Dataset excerpts Start Marker

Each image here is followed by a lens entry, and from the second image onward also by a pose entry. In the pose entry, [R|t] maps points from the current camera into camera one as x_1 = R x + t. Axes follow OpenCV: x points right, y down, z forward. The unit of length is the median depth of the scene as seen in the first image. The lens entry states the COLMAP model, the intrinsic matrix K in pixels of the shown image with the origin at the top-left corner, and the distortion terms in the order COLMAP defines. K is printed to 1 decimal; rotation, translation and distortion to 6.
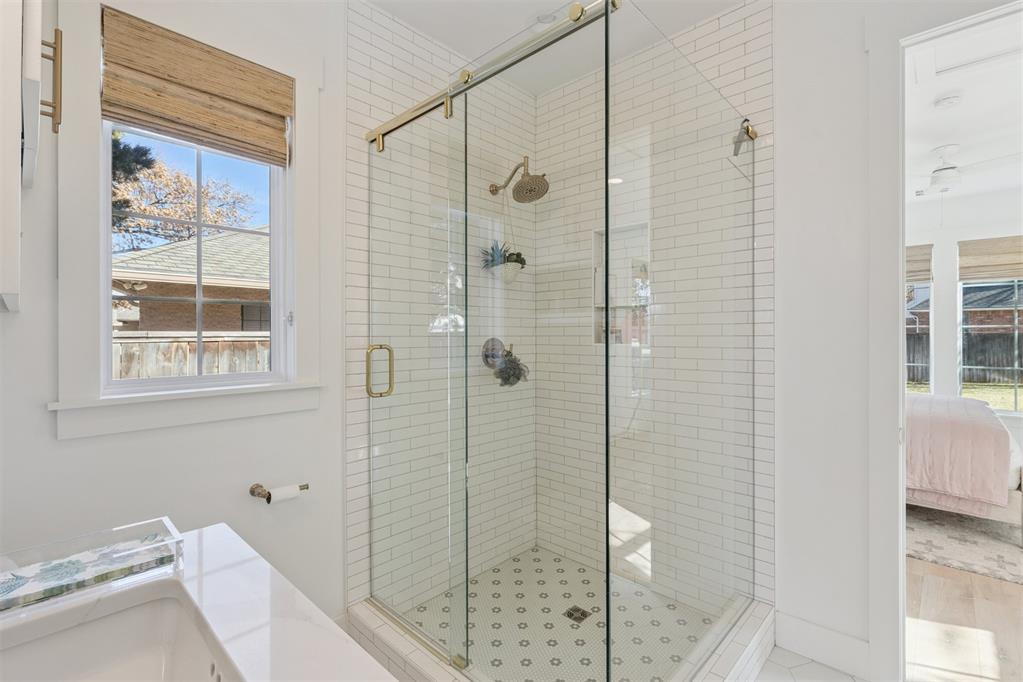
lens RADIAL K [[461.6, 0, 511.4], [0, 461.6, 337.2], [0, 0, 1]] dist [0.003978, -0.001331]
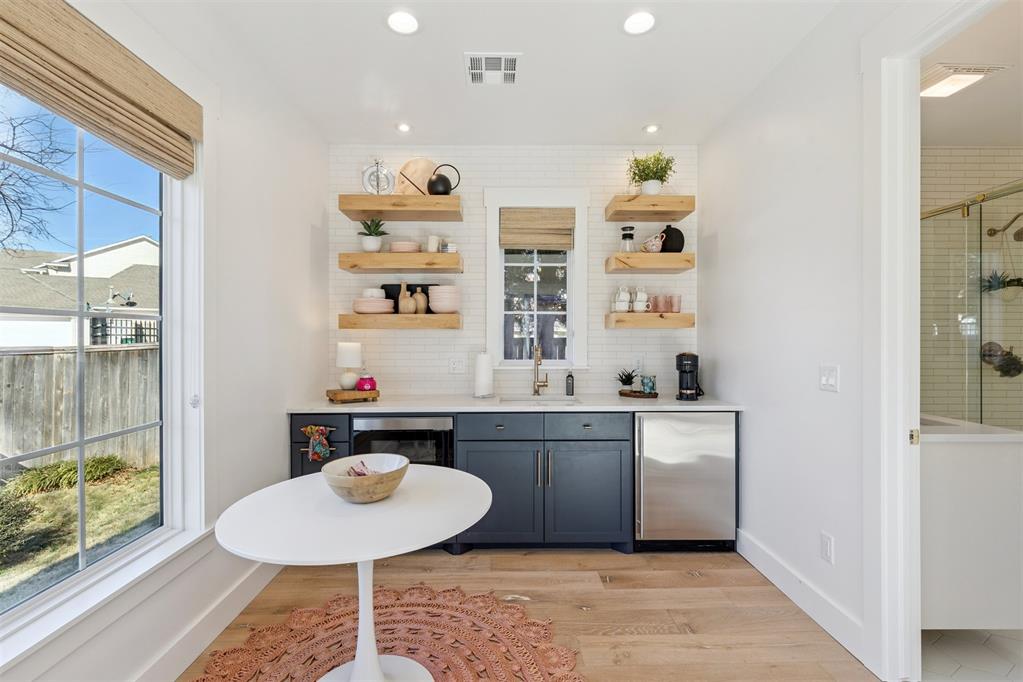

Dataset excerpts End Marker
Dataset excerpts Start Marker

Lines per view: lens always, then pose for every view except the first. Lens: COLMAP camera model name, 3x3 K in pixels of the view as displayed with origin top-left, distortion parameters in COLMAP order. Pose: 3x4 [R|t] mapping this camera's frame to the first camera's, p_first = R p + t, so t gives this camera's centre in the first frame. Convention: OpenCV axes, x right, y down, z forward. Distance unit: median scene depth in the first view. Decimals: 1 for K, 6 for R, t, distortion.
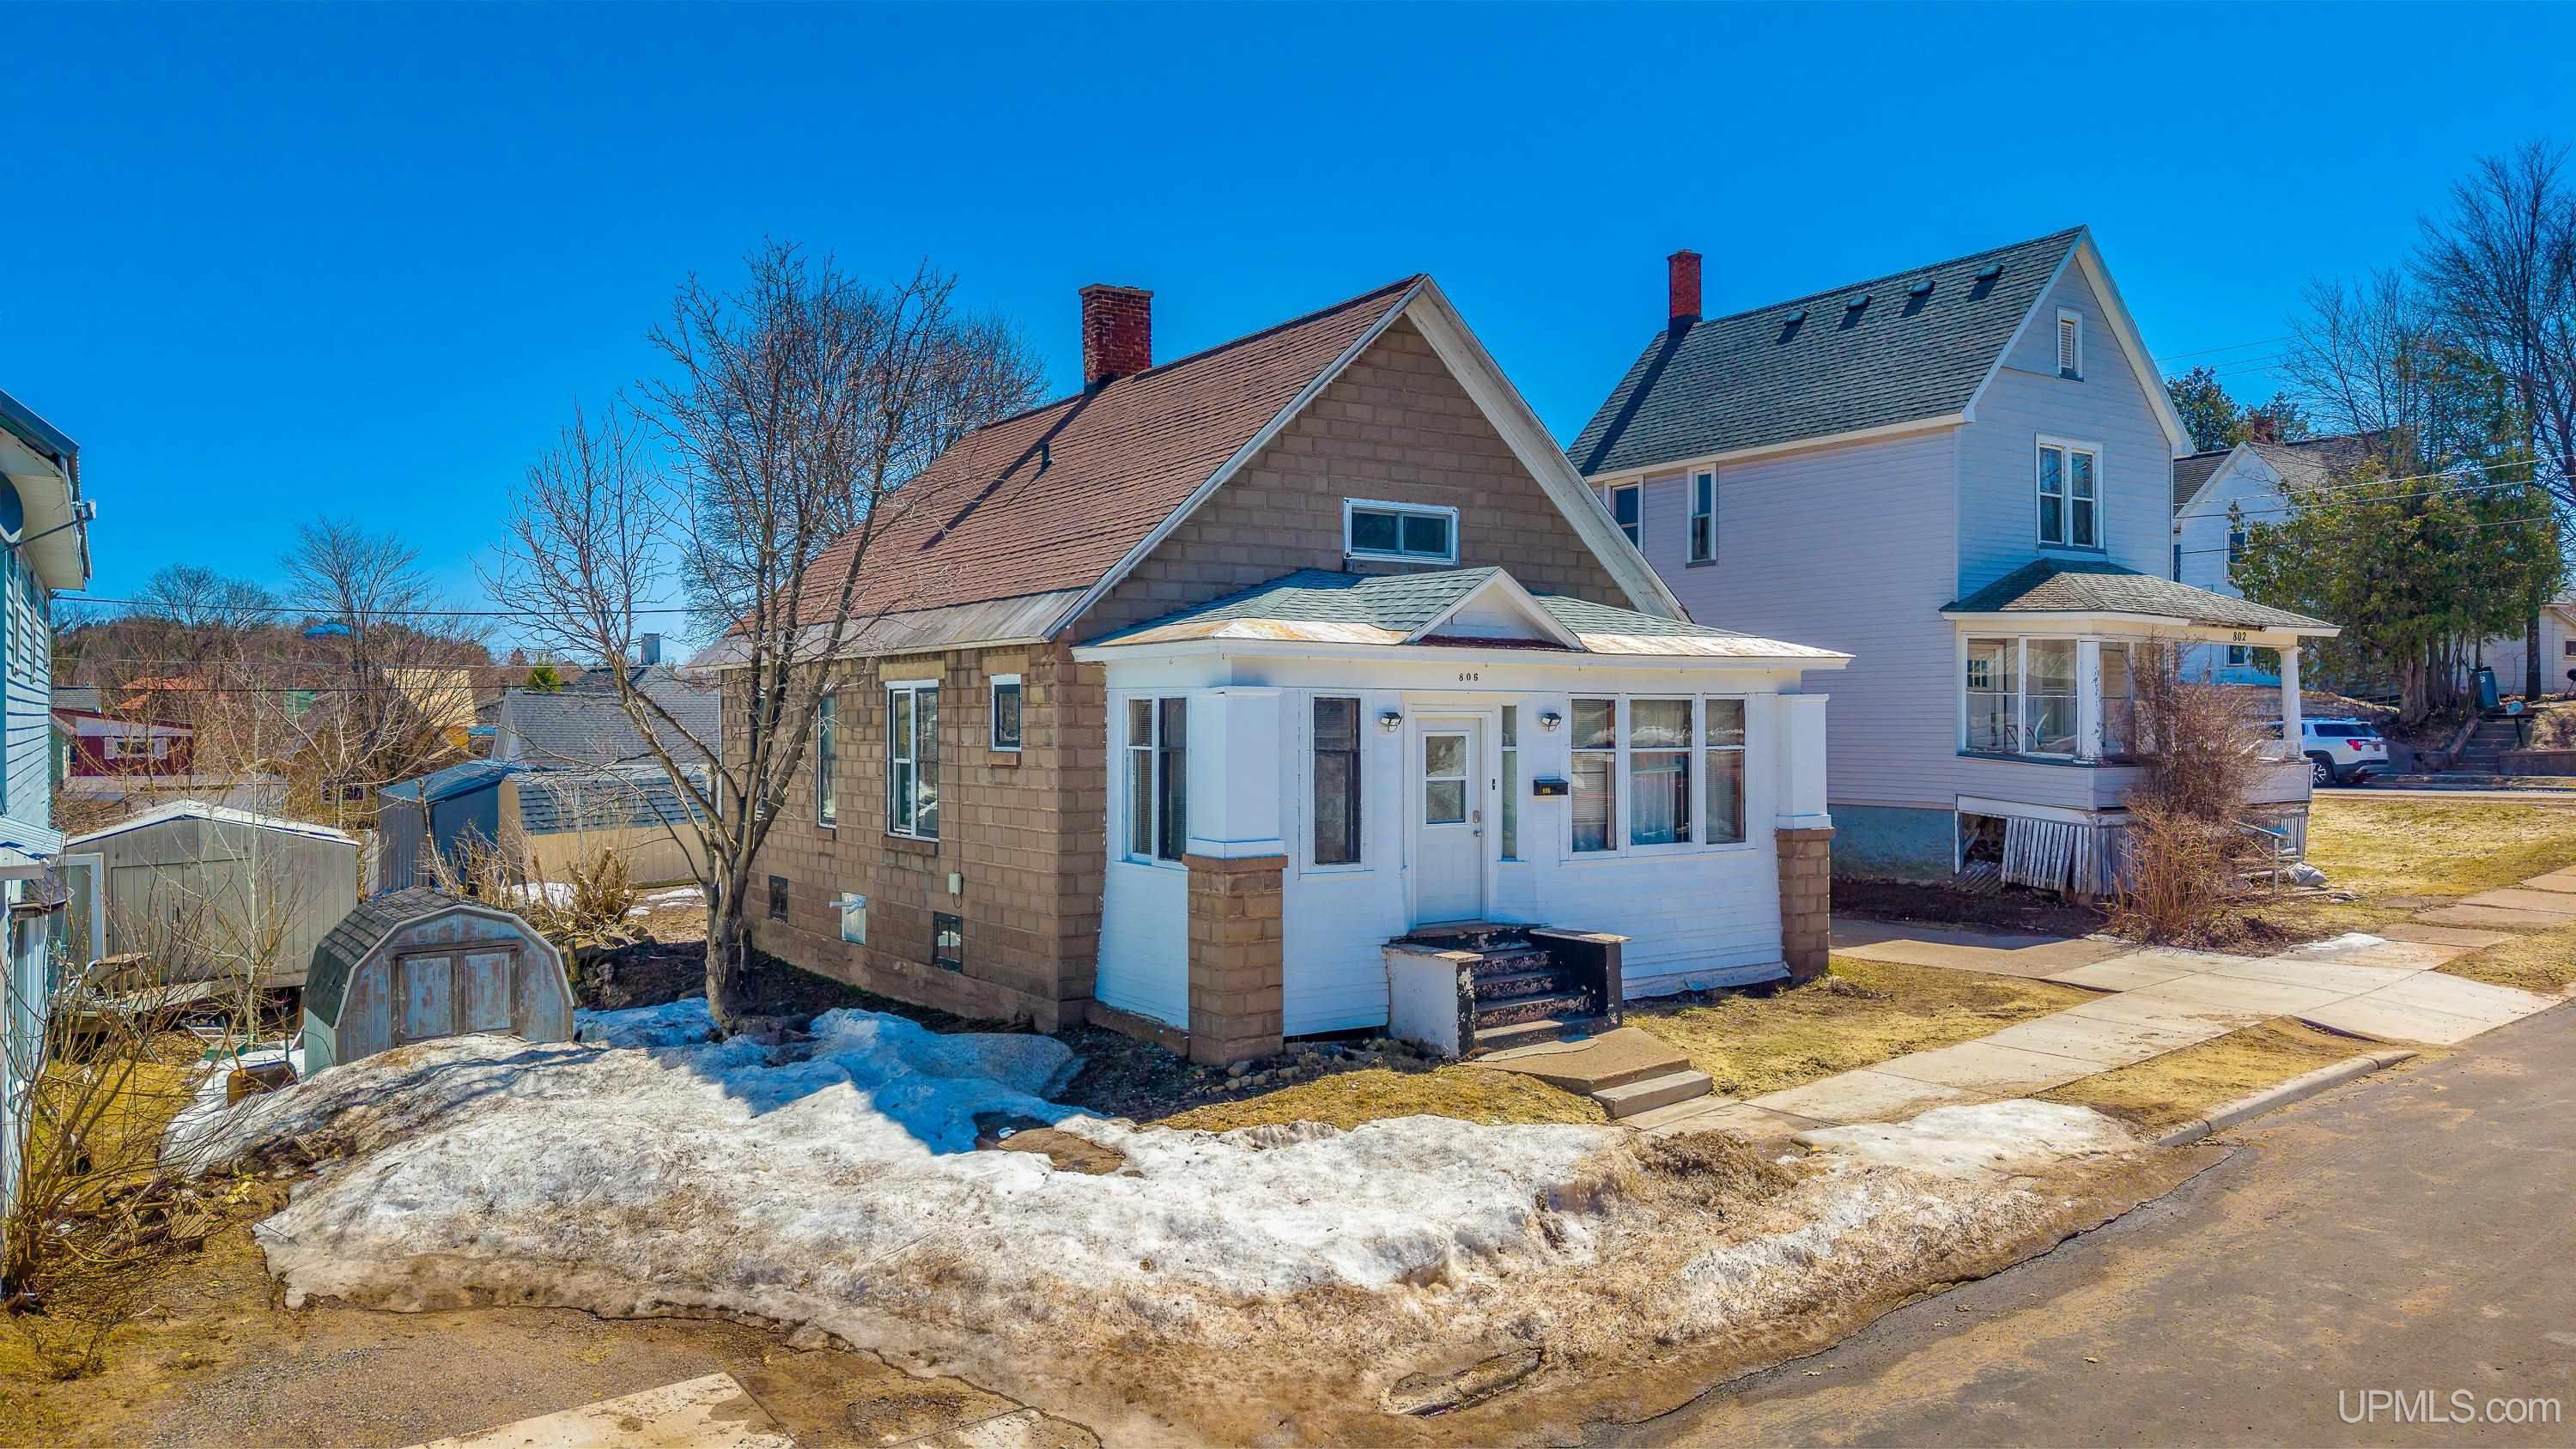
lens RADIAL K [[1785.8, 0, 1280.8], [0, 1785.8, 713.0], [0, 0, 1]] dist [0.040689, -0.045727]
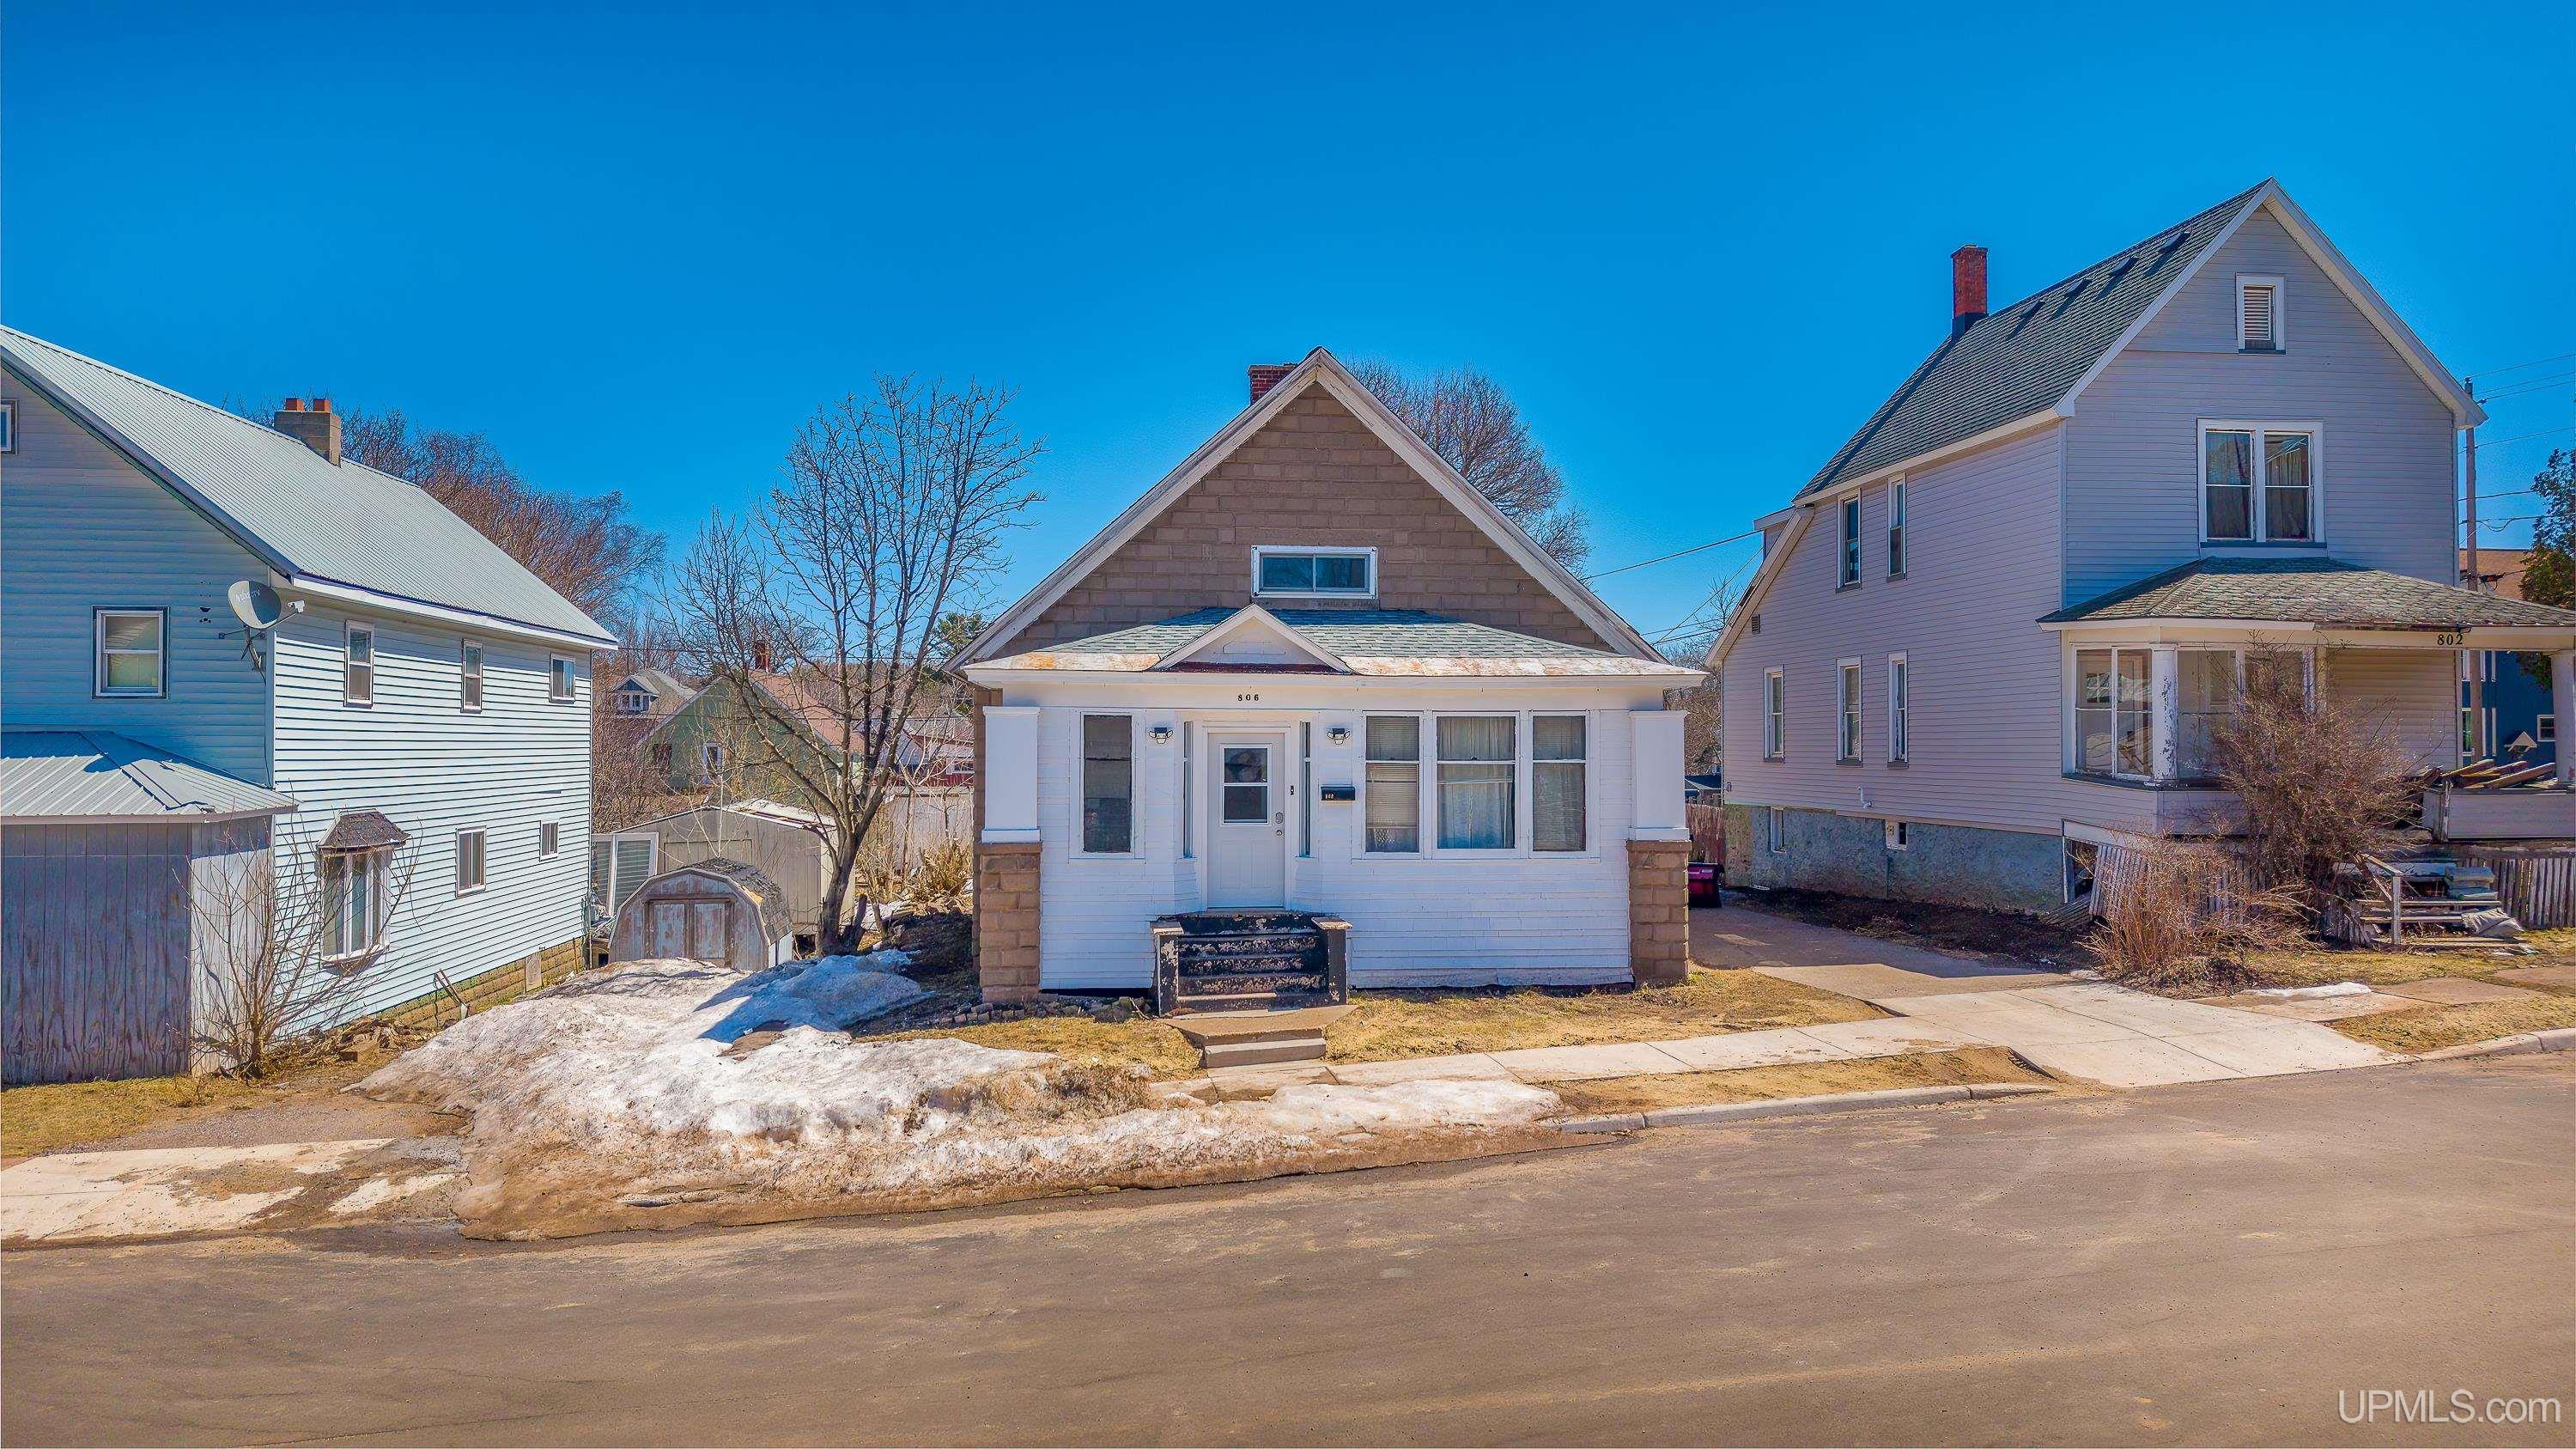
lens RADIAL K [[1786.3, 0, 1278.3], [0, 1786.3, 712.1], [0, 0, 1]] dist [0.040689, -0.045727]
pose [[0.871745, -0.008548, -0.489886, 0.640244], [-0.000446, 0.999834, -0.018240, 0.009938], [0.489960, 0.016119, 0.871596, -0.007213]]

Dataset excerpts End Marker

-- What to work on --
Reproduce the data starting at the line containing "Lines per view: lens" and ending at the line containing "0.016119, 0.871596, -0.007213]]", swapping "top-left" for "upper-left" and leaving everything else unchanged. Leave the pictures out of your answer.

-- Answer space --
Lines per view: lens always, then pose for every view except the first. Lens: COLMAP camera model name, 3x3 K in pixels of the view as displayed with origin upper-left, distortion parameters in COLMAP order. Pose: 3x4 [R|t] mapping this camera's frame to the first camera's, p_first = R p + t, so t gives this camera's centre in the first frame. Convention: OpenCV axes, x right, y down, z forward. Distance unit: median scene depth in the first view. Decimals: 1 for K, 6 for R, t, distortion.
lens RADIAL K [[1785.8, 0, 1280.8], [0, 1785.8, 713.0], [0, 0, 1]] dist [0.040689, -0.045727]
lens RADIAL K [[1786.3, 0, 1278.3], [0, 1786.3, 712.1], [0, 0, 1]] dist [0.040689, -0.045727]
pose [[0.871745, -0.008548, -0.489886, 0.640244], [-0.000446, 0.999834, -0.018240, 0.009938], [0.489960, 0.016119, 0.871596, -0.007213]]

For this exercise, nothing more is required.